Why a Nuclear Physicist Waits Tables at Olive Garden

I went to Olive Garden last night with the family, because we had a gift card. I'll admit, I wasn't expecting much. It had been years since I set foot in an Olive Garden.

Our server was an unusual dude. He was middle aged with disheveled hair. He was also having a great time. I was intrigued. As we talked to him a bit more, he explained he was a retired physics professor with a Masters degree from MIT and 39 patents for nuclear reactor design.

I quizzed him a bit, since one of my favorite pet side-subjects is thorium nuclear reactors. He knew about the designs and the politics of thorium reactors, so I'm assuming the rest of his story is true.

We didn't ask him why he was a server now, but, lucky for us, he volunteered it.

He said after a year of retirement, he was bored with himself. He wanted a job where he could get out of the house, meet people and still think about physics problems all day. This was the perfect solution.

I knew immediately what he meant.

The best job I ever had was working in the records department of a bank. I mindlessly fetched files all day and thought about topics like...nuclear reactors...or my next book. Having the freedom to think and still earn a paycheck was something I had not experienced before or since. I miss it sometimes (but not the size of the paycheck).

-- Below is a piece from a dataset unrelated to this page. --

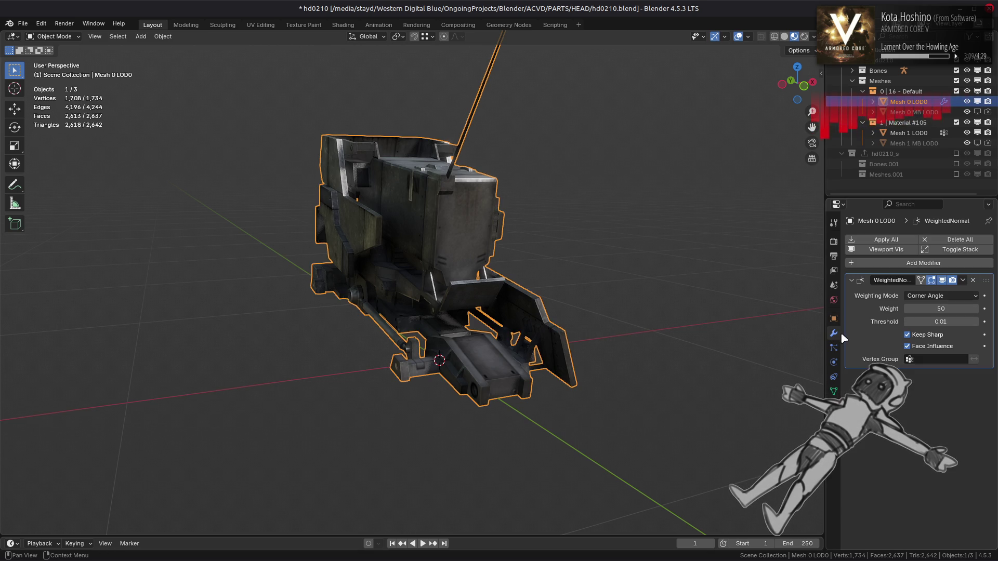
{"action": "left_click", "coordinate": [949, 295]}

Einstein worked as a patent clerk. Isaac Newton worked at a mint. T.S. Eliot was a banker. Bram Stoker was a bureaucrat. Lots of artists and great thinkers had boring day jobs (see Jack Lynch's book Don't Quit Your Day Job).

I think about this whenever someone insists artists must follow their passions and make careers out of them.

Maybe you just need a paycheck and the freedom to enjoy what obsesses you.